For military personnel, vision loss can be defined as the absence of vision where it existed before, which can happen either acutely (i.e., abruptly) or chronically (i.e., over a long period of time). Before the acquisition of alternative adaptations and skills, the effects of visual loss can be devastating, especially when a person’s vision disappears over a short period of time. Various scales have been developed to describe the extent of vision and vision loss based on visual acuity, and early editions of the World Health Organization’s ICD (International Classification of Diseases and Related Health Problems) described a simple distinction between “legally sighted” and “legally blind.”
However, the ICD-9 released in 1979 introduced the smallest continuous scale which consisted of three tiers: normal vision, low vision, and blindness.

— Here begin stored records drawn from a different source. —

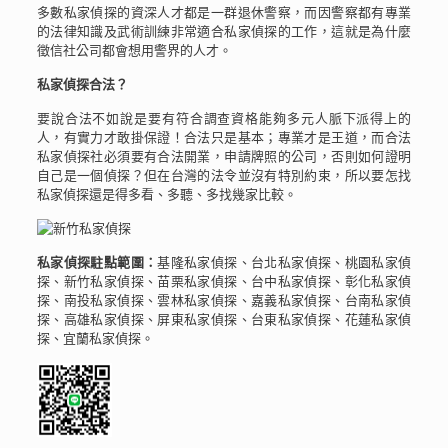
多數私家偵探的資深人才都是一群退休警察，而因警察都有專業
的法律知識及武術訓練非常適合私家偵探的工作，這就是為什麼
徵信社公司都會想用警界的人才。
私家偵探合法？
要說合法不如說是要有符合調查資格能夠多元人脈下派得上的
人，有實力才敢掛保證！合法只是基本；專業才是王道，而合法
私家偵探社必須要有合法開業，申請牌照的公司，否則如何證明
自己是一個偵探？但在台灣的法令並沒有特別約束，所以要怎找
私家偵探還是得多看、多聽、多找幾家比較。
私家偵探駐點範圍：
基隆私家偵探、台北私家偵探、桃園私家偵
探、新竹私家偵探、苗栗私家偵探、台中私家偵探、彰化私家偵
探、南投私家偵探、雲林私家偵探、嘉義私家偵探、台南私家偵
探、高雄私家偵探、屏東私家偵探、台東私家偵探、花蓮私家偵
探、宜蘭私家偵探。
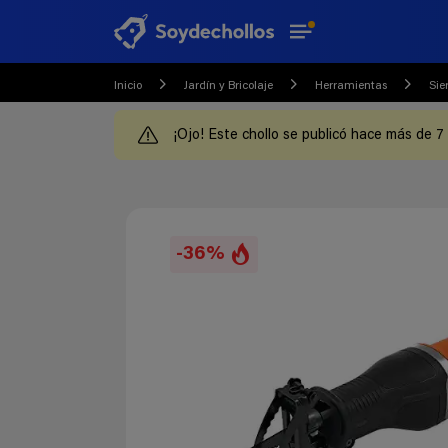
Inicio
Jardín y Bricolaje
Herramientas
Sie
¡Ojo! Este chollo se publicó hace más de 7
-36%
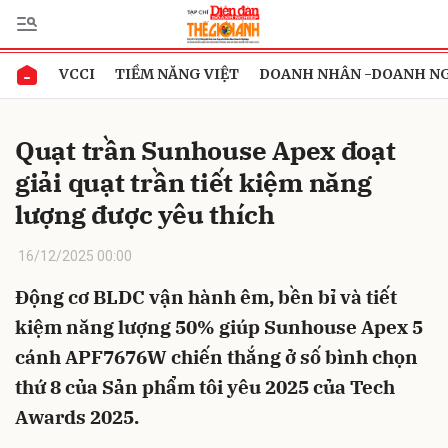
VCCI
TIỀM NĂNG VIỆT
DOANH NHÂN -DOANH N
Gửi bình luận
Quạt trần Sunhouse Apex đoạt
giải quạt trần tiết kiệm năng
lượng được yêu thích
16/12/2025 00:00
Động cơ BLDC vận hành êm, bền bỉ và tiết
Hủy
Gửi
kiệm năng lượng 50% giúp Sunhouse Apex 5
cánh APF7676W chiến thắng ở số bình chọn
thứ 8 của Sản phẩm tôi yêu 2025 của Tech
Awards 2025.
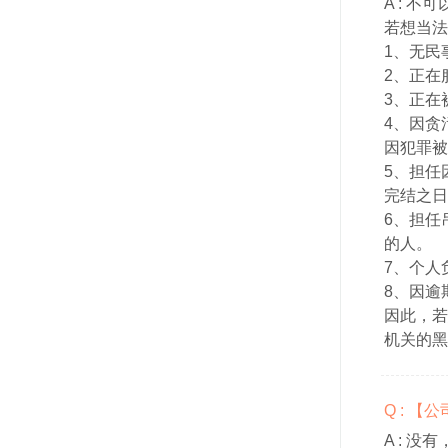
A :
不可
若想当法
1、无民
2、正在
3、正在
4、因贪
因犯罪被
5、担任
完结之日
6、担任
的人。
7、个人
8、因逾
因此，若
机关的黑
Q : 
A :
没有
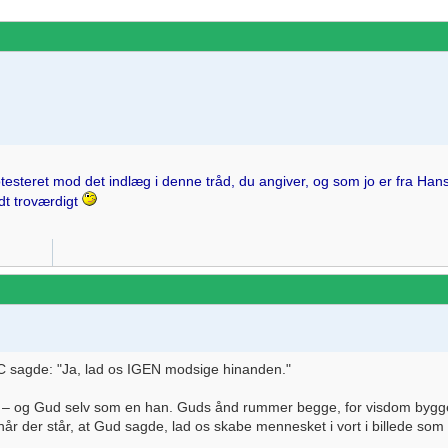
testeret mod det indlæg i denne tråd, du angiver, og som jo er fra Han
dt troværdigt
BC sagde: "Ja, lad os IGEN modsige hinanden."
– og Gud selv som en han. Guds ånd rummer begge, for visdom bygge
når der står, at Gud sagde, lad os skabe mennesket i vort i billede so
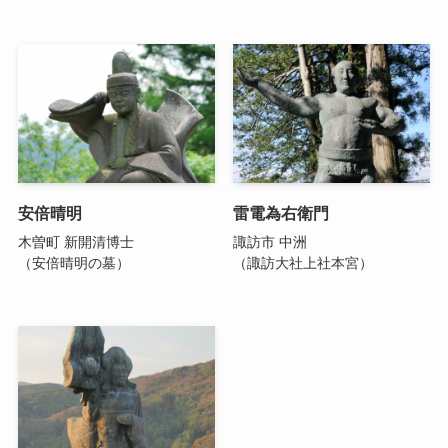
安倍晴明
雷電為右衛門
木曽町 新開清博士
諏訪市 中洲
（安倍晴明の墓）
（諏訪大社上社本宮）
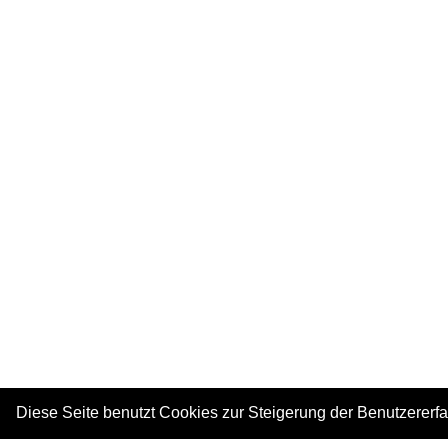
Diese Seite benutzt Cookies zur Steigerung der Benutzererf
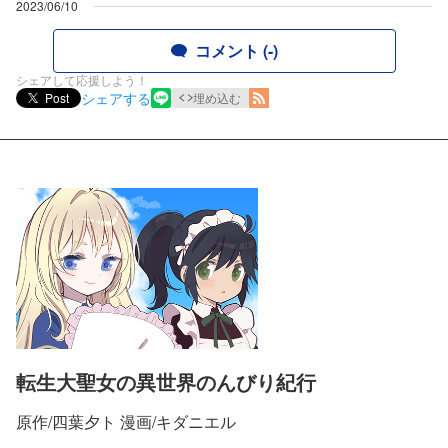
2023/06/10
コメント (-)
シェアして応援しよう！
シェアする
Post
埋め込む
転生大聖女の異世界のんびり紀行
原作/四葉夕ト 漫画/キダニエル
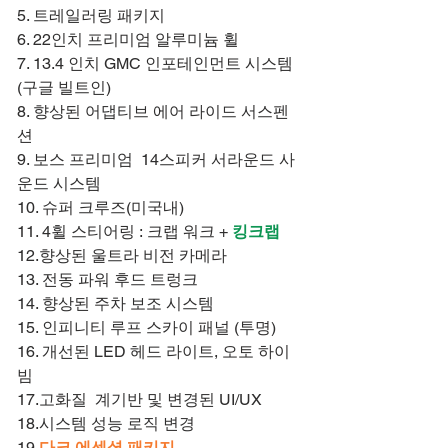
5. 트레일러링 패키지
6. 22인치 프리미엄 알루미늄 휠
7. 13.4 인치 GMC 인포테인먼트 시스템
(구글 빌트인)
8. 향상된 어댑티브 에어 라이드 서스펜
션
9. 보스 프리미엄 14스피커 서라운드 사
운드 시스템
10. 슈퍼 크루즈(미국내)
11. 4휠 스티어링 : 크랩 워크 +
킹크랩
12.향상된 울트라 비전 카메라
13. 전동 파워 후드 트렁크
14. 향상된 주차 보조 시스템
15. 인피니티 루프 스카이 패널 (투명)
16. 개선된 LED 헤드 라이트, 오토 하이
빔
17.고화질 계기반 및 변경된 UI/UX
18.시스템 성능 로직 변경
19.
다크 에센셜 패키지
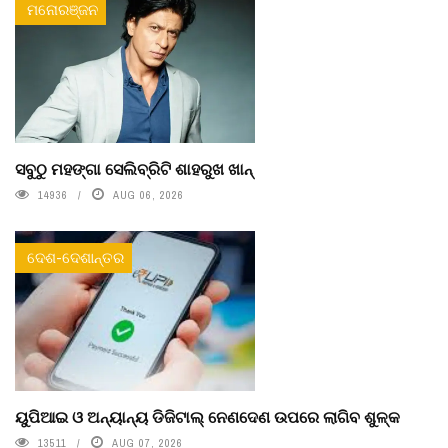
ମନୋରଞ୍ଜନ
ସବୁଠୁ ମହଙ୍ଗା ସେଲିବ୍ରିଟି ଶାହରୁଖ ଖାନ୍
14936
AUG 06, 2026
ଦେଶ-ଦେଶାନ୍ତର
ୟୁପିଆଇ ଓ ଅନ୍ୟାନ୍ୟ ଡିଜିଟାଲ୍ ନେଣଦେଣ ଉପରେ ଲାଗିବ ଶୁଳ୍କ
13511
AUG 07, 2026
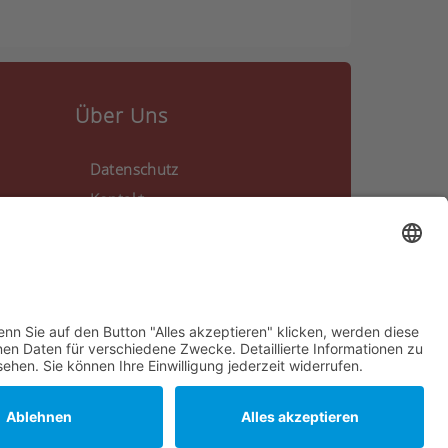
Über Uns
Datenschutz
Kontakt
Impressum
Cookie-Einstellungen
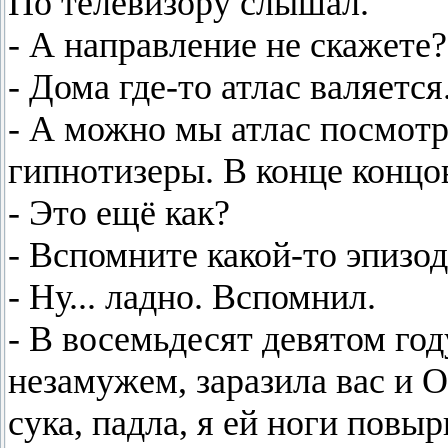
По телевизору слышал.
- А направление не скажете?
- Дома где-то атлас валяется
- А можно мы атлас посмотр
гипнотизеры. В конце концо
- Это ещё как?
- Вспомните какой-то эпизод
- Ну... ладно. Вспомнил.
- В восемьдесят девятом год
незамужем, заразила вас и 
сука, падла, я ей ноги повы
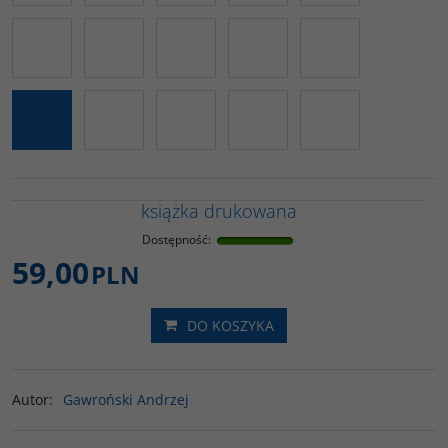
książka drukowana
Dostępność
:
59,00
PLN
DO KOSZYKA
Autor
:
Gawroński Andrzej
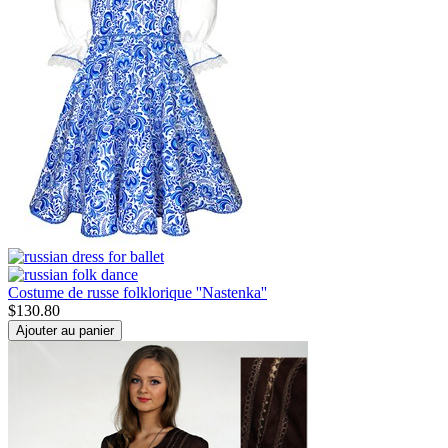
Costume de russe folklorique ''Nastenka''
$
130.80
Ajouter au panier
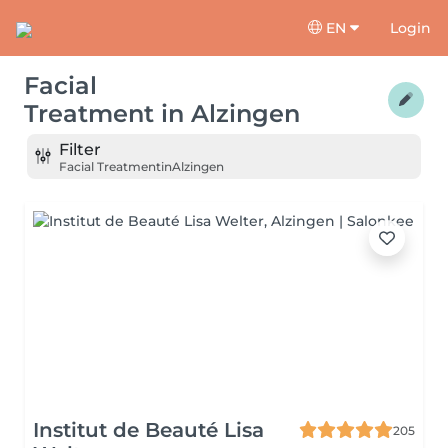
EN
Login
Facial
Treatment
in
Alzingen
Filter
Facial Treatment
in
Alzingen
Institut de Beauté Lisa
205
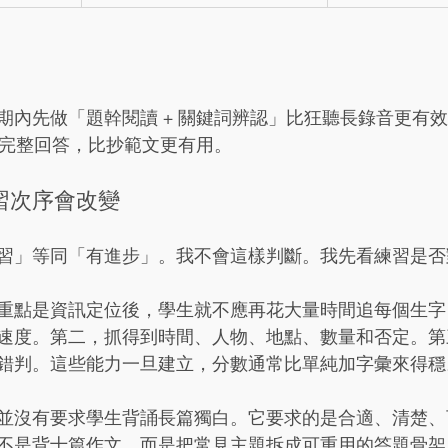
期內先做「題幹閱讀 + 關鍵詞辨認」比狂聽長錄音更有
0 秒完整回答，比抄範文更有用。
習次序會改變
習」等同「有進步」。我不會這樣判斷。我先看練習是否
重點是資訊定位後，學生就不應再花大量時間追每個生字
速度。第二，抓得到時間、人物、地點、數量和否定。第
錯判。這些能力一旦建立，分數通常比單純加字彙來得穩
並沒有要求學生背誦長篇獨白。它要求的是合適、清楚、
不是背十篇作文，而是把常見主題拆成可重用的答題骨架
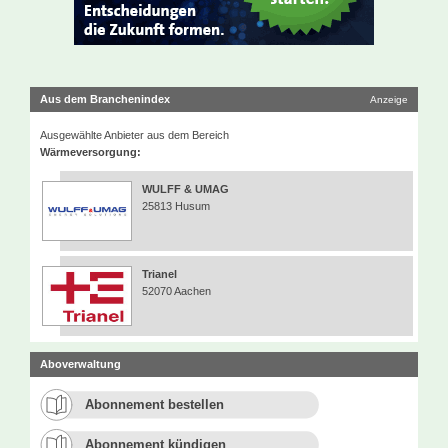
Aus dem Branchenindex
Anzeige
Ausgewählte Anbieter aus dem Bereich
Wärmeversorgung:
WULFF & UMAG
25813 Husum
Trianel
52070 Aachen
Aboverwaltung
Abonnement bestellen
Abonnement kündigen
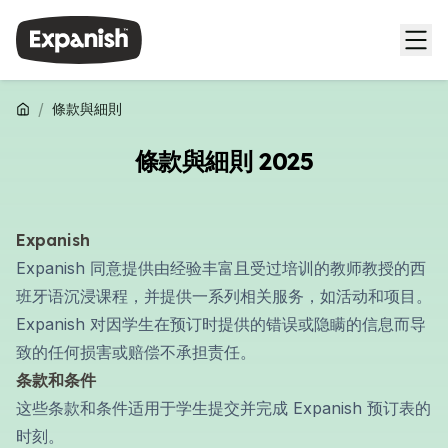
/
條款與細則
條款與細則 2025
Expanish
Expanish 同意提供由经验丰富且受过培训的教师教授的西
班牙语沉浸课程，并提供一系列相关服务，如活动和项目。
Expanish 对因学生在预订时提供的错误或隐瞒的信息而导
致的任何损害或赔偿不承担责任。
条款和条件
这些条款和条件适用于学生提交并完成 Expanish 预订表的
时刻。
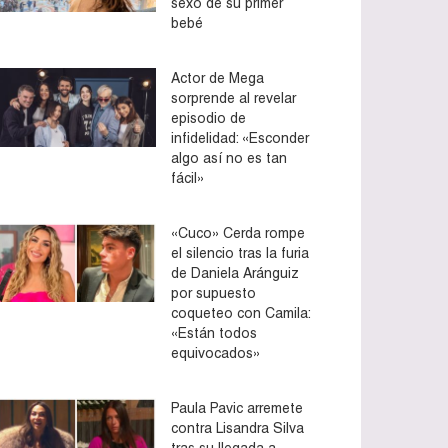
sexo de su primer
bebé
Actor de Mega
sorprende al revelar
episodio de
infidelidad: «Esconder
algo así no es tan
fácil»
«Cuco» Cerda rompe
el silencio tras la furia
de Daniela Aránguiz
por supuesto
coqueteo con Camila:
«Están todos
equivocados»
Paula Pavic arremete
contra Lisandra Silva
tras su llegada a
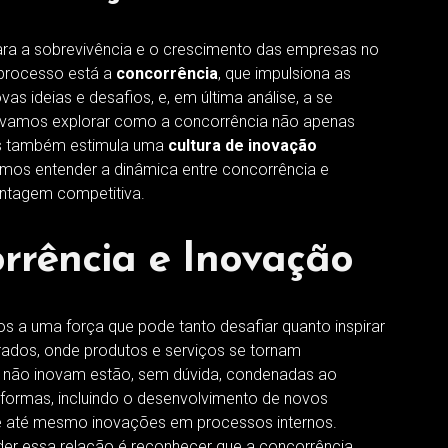
ara a sobrevivência e o crescimento das empresas no
 processo está a
concorrência
, que impulsiona as
s ideias e desafios, e, em última análise, a se
 vamos explorar como a concorrência não apenas
s também estimula uma
cultura de inovação
amos entender a dinâmica entre concorrência e
antagem competitiva.
rrência e Inovação
s a uma força que pode tanto desafiar quanto inspirar
ados, onde produtos e serviços se tornam
e não inovam estão, sem dúvida, condenadas ao
 formas, incluindo o desenvolvimento de novos
, e até mesmo inovações em processos internos.
er essa relação é reconhecer que a concorrência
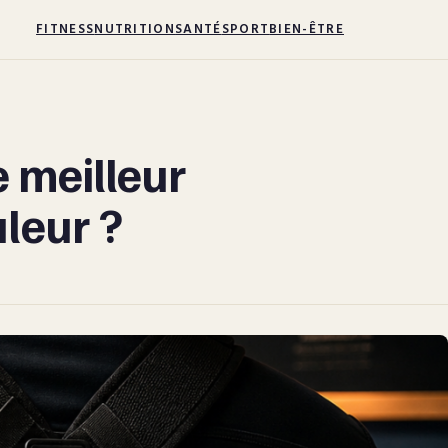
FITNESS
NUTRITION
SANTÉ
SPORT
BIEN-ÊTRE
le meilleur
leur ?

Anyone with non-correctable, reduced vision is considered to be visually impaired. The World Health Organization uses the following classifications of visual impairment:

When the vision in the better eye with best possible glasses correction is:

  • 20/30 to 20/60 is considered mild vision loss, or near-normal vision
  • 20/70 to 20/160 is considered moderate visual impairment, or moderate low vision

Legal blindness:

  • 20/200 to 20/400 is considered severe visual impairment, or severe low vision
  • 20/500 to 20/1,000 is considered profound visual impairment, or profound low vision
  • less than 20/1,000 is considered near-total visual impairment, or near total blindness
  • No Light Perception is considered total visual impairment, or total blindness

There are also levels of visual impairment based on visual field loss (loss of peripheral vision). In the United States, any person with vision that cannot be corrected to better than 20/200 in the best eye, or who has 20 degrees (diameter) or less of visual field remaining, is considered to be “legally blind” or eligible for disability classification and possible inclusion in certain government-sponsored programs.

It is critical that persons suffering vision loss be examined by an optometrist or ophthalmologist specializing in low vision care prior to other rehabilitation training to rule out potential medical or surgical correction for the problem and to establish a careful baseline refraction and prescription of both normal and low-vision glasses and optical aids. Only a qualified physician can evaluate visual functioning of a compromised visual system effectively.